La trattativa tra i blancos e l'Inter è iniziata sotto traccia: ricevuto il via libera da parte del giocatore – che ha escluso le offerte di Bayern Monaco e Manchester City – l'operazione è proseguita spedita limando richieste economiche, modalità di pagamento e calibrando i bonus. Quando è scoccata la scintilla? L'occasione è stata il doppio confronto nella fase a gironi dell'ultima edizione della Coppa. E la doppietta realizzata al ritorno in Germania fu una sorta di segnale per Conte – che lo aveva già notato – e per la dirigenza.

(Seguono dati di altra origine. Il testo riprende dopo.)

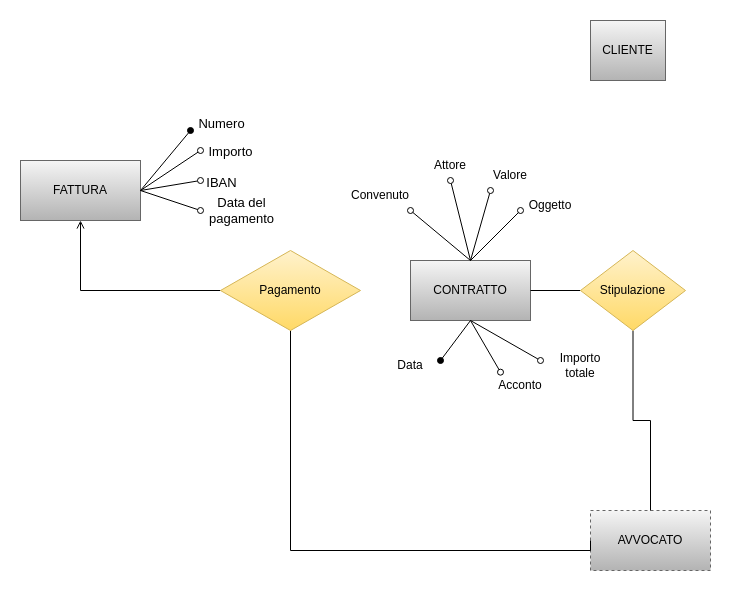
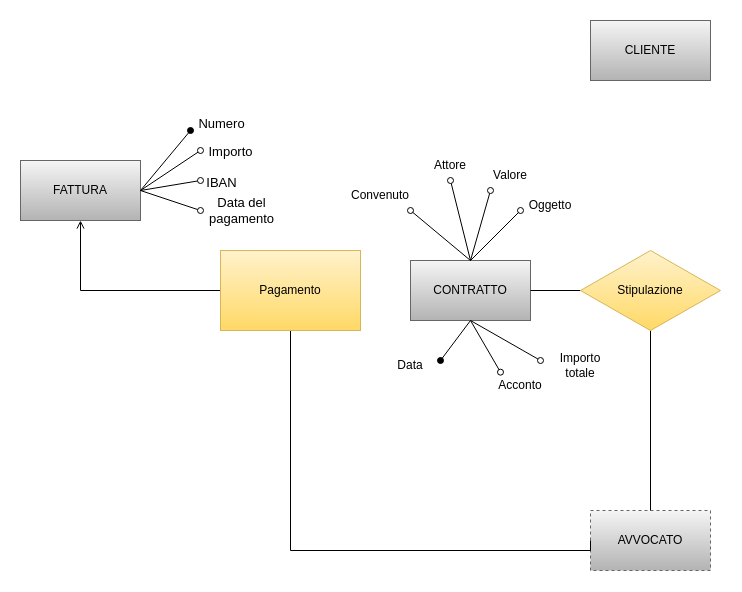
  <mxCell id="0" />
  <mxCell id="1" parent="0" />
- <mxCell id="2" value="CLIENTE" style="rounded=0;whiteSpace=wrap;html=1;fillColor=#f5f5f5;strokeColor=#666666;gradientColor=#b3b3b3;" vertex="1" parent="1"><mxGeometry x="590" y="20" width="75" height="60" as="geometry" /></mxCell>
+ <mxCell id="2" value="CLIENTE" style="rounded=0;whiteSpace=wrap;html=1;fillColor=#f5f5f5;strokeColor=#666666;gradientColor=#b3b3b3;" vertex="1" parent="1"><mxGeometry x="590" y="20" width="120" height="60" as="geometry" /></mxCell>
  <mxCell id="3" value="CONTRATTO" style="rounded=0;whiteSpace=wrap;html=1;fillColor=#f5f5f5;gradientColor=#b3b3b3;strokeColor=#666666;" vertex="1" parent="1"><mxGeometry x="410" y="260" width="120" height="60" as="geometry" /></mxCell>
  <mxCell id="4" value="AVVOCATO" style="rounded=0;whiteSpace=wrap;html=1;fillColor=#f5f5f5;gradientColor=#b3b3b3;strokeColor=#666666;dashed=1;" vertex="1" parent="1"><mxGeometry x="590" y="510" width="120" height="60" as="geometry" /></mxCell>
  <mxCell id="5" value="FATTURA" style="rounded=0;whiteSpace=wrap;html=1;fillColor=#f5f5f5;gradientColor=#b3b3b3;strokeColor=#666666;" vertex="1" parent="1"><mxGeometry x="20" y="160" width="120" height="60" as="geometry" /></mxCell>
  <mxCell id="6" value="" style="edgeStyle=orthogonalEdgeStyle;rounded=0;orthogonalLoop=1;jettySize=auto;html=1;startArrow=none;startFill=0;endArrow=none;endFill=0;" edge="1" parent="1" source="8" target="4"><mxGeometry relative="1" as="geometry" /></mxCell>
  <mxCell id="7" value="" style="edgeStyle=orthogonalEdgeStyle;rounded=0;orthogonalLoop=1;jettySize=auto;html=1;startArrow=none;startFill=0;endArrow=none;endFill=0;" edge="1" parent="1" source="8" target="3"><mxGeometry relative="1" as="geometry" /></mxCell>
- <mxCell id="8" value="Stipulazione" style="rhombus;whiteSpace=wrap;html=1;fillColor=#fff2cc;gradientColor=#ffd966;strokeColor=#d6b656;" vertex="1" parent="1"><mxGeometry x="580" y="250" width="105" height="80" as="geometry" /></mxCell>
+ <mxCell id="8" value="Stipulazione" style="rhombus;whiteSpace=wrap;html=1;fillColor=#fff2cc;gradientColor=#ffd966;strokeColor=#d6b656;" vertex="1" parent="1"><mxGeometry x="580" y="250" width="140" height="80" as="geometry" /></mxCell>
  <mxCell id="9" value="" style="edgeStyle=orthogonalEdgeStyle;rounded=0;orthogonalLoop=1;jettySize=auto;html=1;startArrow=none;startFill=0;endArrow=open;endFill=0;" edge="1" parent="1" source="11" target="5"><mxGeometry relative="1" as="geometry" /></mxCell>
  <mxCell id="10" style="edgeStyle=orthogonalEdgeStyle;rounded=0;orthogonalLoop=1;jettySize=auto;html=1;startArrow=none;startFill=0;endArrow=none;endFill=0;entryX=0;entryY=0.5;entryDx=0;entryDy=0;" edge="1" parent="1" source="11" target="4"><mxGeometry relative="1" as="geometry"><mxPoint x="260" y="190" as="targetPoint" /><Array as="points"><mxPoint x="290" y="550" /><mxPoint x="590" y="550" /></Array></mxGeometry></mxCell>
- <mxCell id="11" value="Pagamento" style="rhombus;whiteSpace=wrap;html=1;fillColor=#fff2cc;gradientColor=#ffd966;strokeColor=#d6b656;" vertex="1" parent="1"><mxGeometry x="220" y="250" width="140" height="80" as="geometry" /></mxCell>
+ <mxCell id="11" value="Pagamento" style="whiteSpace=wrap;html=1;fillColor=#fff2cc;gradientColor=#ffd966;strokeColor=#d6b656;rounded=0;" vertex="1" parent="1"><mxGeometry x="220" y="250" width="140" height="80" as="geometry" /></mxCell>
  <mxCell id="12" value="" style="endArrow=oval;html=1;rounded=0;endFill=1;exitX=1;exitY=0.5;exitDx=0;exitDy=0;" edge="1" parent="1"><mxGeometry width="50" height="50" relative="1" as="geometry"><mxPoint x="140" y="190" as="sourcePoint" /><mxPoint x="190" y="130" as="targetPoint" /></mxGeometry></mxCell>
  <mxCell id="13" value="&lt;font style=&quot;font-size: 13px&quot;&gt;Numero&lt;br&gt;&lt;/font&gt;" style="edgeLabel;html=1;align=center;verticalAlign=middle;resizable=0;points=[];" vertex="1" connectable="0" parent="12"><mxGeometry x="0.58" y="2" relative="1" as="geometry"><mxPoint x="42" y="-19" as="offset" /></mxGeometry></mxCell>
  <mxCell id="14" value="" style="endArrow=oval;html=1;rounded=0;fontSize=13;endFill=0;" edge="1" parent="1"><mxGeometry width="50" height="50" relative="1" as="geometry"><mxPoint x="140" y="190" as="sourcePoint" /><mxPoint x="200" y="180" as="targetPoint" /></mxGeometry></mxCell>
  <mxCell id="15" value="IBAN" style="edgeLabel;html=1;align=center;verticalAlign=middle;resizable=0;points=[];fontSize=13;" vertex="1" connectable="0" parent="14"><mxGeometry x="0.346" y="2" relative="1" as="geometry"><mxPoint x="40" as="offset" /></mxGeometry></mxCell>
  <mxCell id="16" value="" style="endArrow=oval;html=1;rounded=0;fontSize=13;endFill=0;" edge="1" parent="1"><mxGeometry width="50" height="50" relative="1" as="geometry"><mxPoint x="140" y="190" as="sourcePoint" /><mxPoint x="200" y="210" as="targetPoint" /></mxGeometry></mxCell>
  <mxCell id="17" value="Data del&lt;br&gt;pagamento" style="edgeLabel;html=1;align=center;verticalAlign=middle;resizable=0;points=[];fontSize=13;" vertex="1" connectable="0" parent="16"><mxGeometry x="0.346" y="2" relative="1" as="geometry"><mxPoint x="59" y="8" as="offset" /></mxGeometry></mxCell>
  <mxCell id="18" value="" style="endArrow=oval;html=1;rounded=0;fontSize=13;endFill=0;" edge="1" parent="1"><mxGeometry width="50" height="50" relative="1" as="geometry"><mxPoint x="140" y="190" as="sourcePoint" /><mxPoint x="200" y="150" as="targetPoint" /></mxGeometry></mxCell>
  <mxCell id="19" value="Importo" style="edgeLabel;html=1;align=center;verticalAlign=middle;resizable=0;points=[];fontSize=13;" vertex="1" connectable="0" parent="18"><mxGeometry x="0.346" y="2" relative="1" as="geometry"><mxPoint x="50" y="-11" as="offset" /></mxGeometry></mxCell>
  <mxCell id="20" value="" style="endArrow=oval;html=1;rounded=0;endFill=0;" edge="1" parent="1"><mxGeometry width="50" height="50" relative="1" as="geometry"><mxPoint x="470" y="260" as="sourcePoint" /><mxPoint x="520" y="210" as="targetPoint" /></mxGeometry></mxCell>
  <mxCell id="21" value="Oggetto" style="text;html=1;strokeColor=none;fillColor=none;align=center;verticalAlign=middle;whiteSpace=wrap;rounded=0;" vertex="1" parent="1"><mxGeometry x="520" y="190" width="60" height="30" as="geometry" /></mxCell>
  <mxCell id="22" value="" style="endArrow=oval;html=1;rounded=0;endFill=0;exitX=0.5;exitY=0;exitDx=0;exitDy=0;" edge="1" parent="1" source="3"><mxGeometry width="50" height="50" relative="1" as="geometry"><mxPoint x="490" y="-80" as="sourcePoint" /><mxPoint x="490" y="190" as="targetPoint" /></mxGeometry></mxCell>
  <mxCell id="23" value="Valore" style="text;html=1;strokeColor=none;fillColor=none;align=center;verticalAlign=middle;whiteSpace=wrap;rounded=0;" vertex="1" parent="1"><mxGeometry x="480" y="160" width="60" height="30" as="geometry" /></mxCell>
  <mxCell id="24" value="" style="endArrow=oval;html=1;rounded=0;endFill=0;exitX=0.5;exitY=0;exitDx=0;exitDy=0;" edge="1" parent="1" source="3"><mxGeometry width="50" height="50" relative="1" as="geometry"><mxPoint x="490" y="-80" as="sourcePoint" /><mxPoint x="450" y="180" as="targetPoint" /></mxGeometry></mxCell>
  <mxCell id="25" value="Attore" style="text;html=1;strokeColor=none;fillColor=none;align=center;verticalAlign=middle;whiteSpace=wrap;rounded=0;" vertex="1" parent="1"><mxGeometry x="420" y="150" width="60" height="30" as="geometry" /></mxCell>
  <mxCell id="26" value="" style="endArrow=oval;html=1;rounded=0;endFill=0;exitX=0.5;exitY=0;exitDx=0;exitDy=0;" edge="1" parent="1" source="3"><mxGeometry width="50" height="50" relative="1" as="geometry"><mxPoint x="490" y="-80" as="sourcePoint" /><mxPoint x="410" y="210" as="targetPoint" /></mxGeometry></mxCell>
  <mxCell id="27" value="Convenuto" style="text;html=1;strokeColor=none;fillColor=none;align=center;verticalAlign=middle;whiteSpace=wrap;rounded=0;" vertex="1" parent="1"><mxGeometry x="350" y="180" width="60" height="30" as="geometry" /></mxCell>
  <mxCell id="28" value="" style="endArrow=oval;html=1;rounded=0;endFill=0;exitX=0.5;exitY=1;exitDx=0;exitDy=0;" edge="1" parent="1" source="3"><mxGeometry width="50" height="50" relative="1" as="geometry"><mxPoint x="370" y="-80" as="sourcePoint" /><mxPoint x="540" y="360" as="targetPoint" /></mxGeometry></mxCell>
  <mxCell id="29" value="Importo&lt;br&gt;totale" style="text;html=1;strokeColor=none;fillColor=none;align=center;verticalAlign=middle;whiteSpace=wrap;rounded=0;" vertex="1" parent="1"><mxGeometry x="550" y="350" width="60" height="30" as="geometry" /></mxCell>
  <mxCell id="30" value="" style="endArrow=oval;html=1;rounded=0;endFill=0;exitX=0.5;exitY=1;exitDx=0;exitDy=0;" edge="1" parent="1" source="3"><mxGeometry width="50" height="50" relative="1" as="geometry"><mxPoint x="370" y="-80" as="sourcePoint" /><mxPoint x="500" y="371.667" as="targetPoint" /></mxGeometry></mxCell>
  <mxCell id="31" value="Acconto" style="text;html=1;strokeColor=none;fillColor=none;align=center;verticalAlign=middle;whiteSpace=wrap;rounded=0;" vertex="1" parent="1"><mxGeometry x="490" y="370" width="60" height="30" as="geometry" /></mxCell>
  <mxCell id="32" value="" style="endArrow=oval;html=1;rounded=0;endFill=1;exitX=0.5;exitY=1;exitDx=0;exitDy=0;" edge="1" parent="1" source="3"><mxGeometry width="50" height="50" relative="1" as="geometry"><mxPoint x="370" y="-80" as="sourcePoint" /><mxPoint x="440" y="360" as="targetPoint" /></mxGeometry></mxCell>
  <mxCell id="33" value="Data" style="text;html=1;strokeColor=none;fillColor=none;align=center;verticalAlign=middle;whiteSpace=wrap;rounded=0;" vertex="1" parent="1"><mxGeometry x="380" y="350" width="60" height="30" as="geometry" /></mxCell>
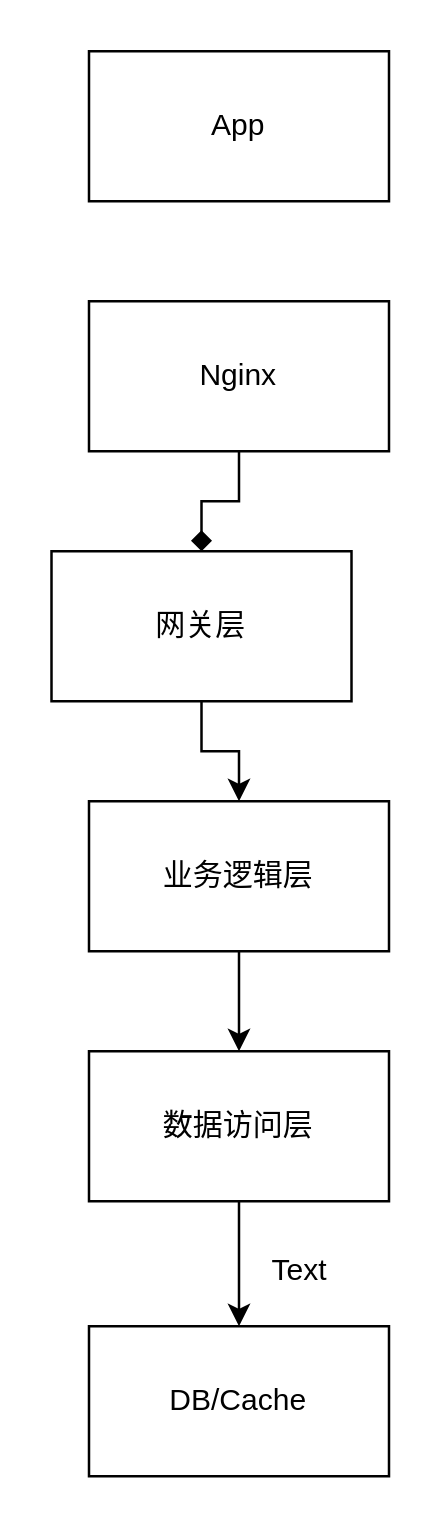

Hakimi ha 21 anni (ne compirà 22 a novembre), è alto 181 cm, terzino destro di ruolo ma può essere impiegato anche come laterale a centrocampo. Tra le fila del Borussia ha disputato 73 incontri, segnato 12 gol e servito 17 assist nel complesso. A Dortmund ha impressionato tutti e se ha lasciato il bacino della Ruhr è solo perché la società giallonera ha ritenuto opportuno prelevare Meunier a parametro zero e non investire una somma importante sul madrileno. Qual è la cifra sulla quale Inter e Real hanno trovato l'intesa? Quaranta milioni di euro più altri 5 di bonus. Al calciatore va un contratto di cinque anni con stipendio netto di 5 milioni a stagione (bonus compresi).